Der israelische Iran-Experte Danny Citrinowicz bezeichnete Peseschkian im Gespräch mit der DW als moderaten Präsidenten. Citrinowicz ist unter anderem Gastexperte bei mehreren Denkfabriken, darunter das Arab Gulf States Institute und das Middle East Institute, beide in Washington. Er betonte weiter: "Wir wissen, dass der religiöse Führer Ayatollah Chamenei das letzte Wort im Iran hat. Aber es gehört auch zur Wahrheit, dass der Präsident über viele Möglichkeiten verfügt. Peseschkian wird versuchen, ein Abkommen mit dem Westen, vor allem mit den USA, zu erreichen, um wie versprochen den wirtschaftlichen Druck auf den Iran zu reduzieren."

Der Iran steht unter wirtschaftlichem Druck aufgrund der Sanktionen, die wegen seines umstrittenen Atomprogramms verhängt wurden. Diese Sanktionen haben den Zugang zu internationalen Finanzmärkten und zum Handel stark eingeschränkt. Das hat die iranische Wirtschaft erheblich geschwächt. 

Masoud Peseschkian konnte die Wahl gewinnen, weil sich die Ultrakonservativen und die Hardliner nicht auf einen Kandidaten einigen konnten. Zudem erhielt er Unterstützung von den Reformisten, insbesondere vom ehemaligen Präsidenten Mohammad Chatami.

Die Reformisten

Die Reformisten haben keine einflussreichen Positionen im Machtsystem des Iran. Diese politische Bewegung entstand Ende der 1990er Jahre und konnte mit ihren Reformversprechen viele Gesellschaftsschichten mobilisieren. Die bekannteste Figur unter ihnen war Mohammad Chatami.

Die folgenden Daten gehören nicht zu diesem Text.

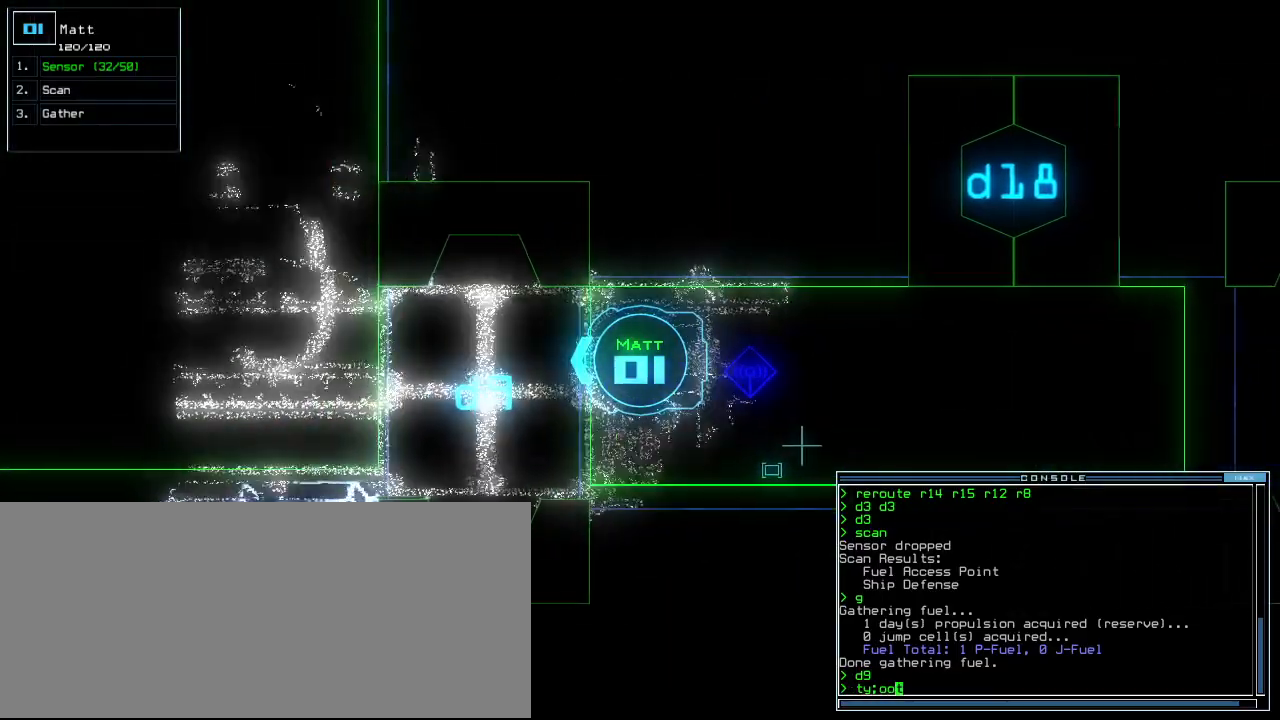
{"keys": ["up"], "events": []}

Die Reformisten versprachen, sich für eine liberalere Gesellschaft, die Lockerung kultureller und religiöser Vorschriften, Pressefreiheit und mehr Rechtsstaatlichkeit und Transparenz im politischen System einzusetzen. Sie strebten nach Entspannung und Dialog mit der internationalen Gemeinschaft.

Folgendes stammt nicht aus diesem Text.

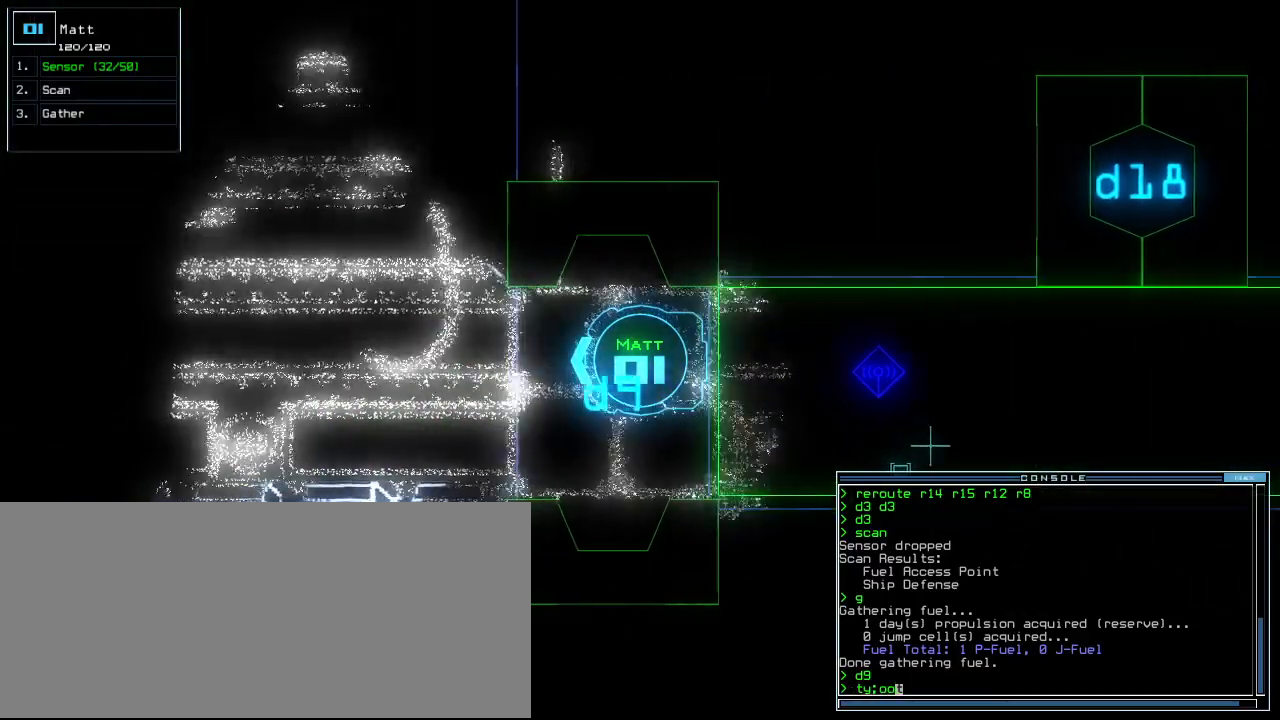
{"keys": ["up"], "events": []}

Bei den Präsidentschaftswahlen 1997 konnten die Reformisten Mohammad Chatami mit fast 70 % der Stimmen als fünften Präsidenten der Islamischen Republik ins Amt bringen. Die Wahlbeteiligung lag damals bei 79,92 Prozent. Ihre Agenda konnten sie jedoch aufgrund des erheblichen Widerstands innerhalb des Systems nicht durchsetzen.

Der ehemalige Präsident Mohammad Chatami (1997-2005) unterstützt Peseschkian Bild: Rouzbeh Fouladi/ZUMA Press/picture alliance

Der letzte bedeutende Versuch der Reformisten, das System zu reformieren, scheiterte bei den umstrittenen Präsidentschaftswahlen 2009. Trotz großer Mobilisierung für ihren Kandidaten Mir Hossein Moussavi ging der ultrakonservative Hardliner Mahmoud Ahmadinedschad als Wahlsieger hervor und trat seine zweite Amtszeit an. Vorwürfe über Wahlbetrug in seinem Innenministerium wurden nie aufgeklärt.

Friedliche Proteste der Reformisten gegen das Wahlergebnis wurden brutal niedergeschlagen. Mir Hossein Moussavi wurde 2010 ohne Gerichtsverfahren unter Hausarrest gestellt.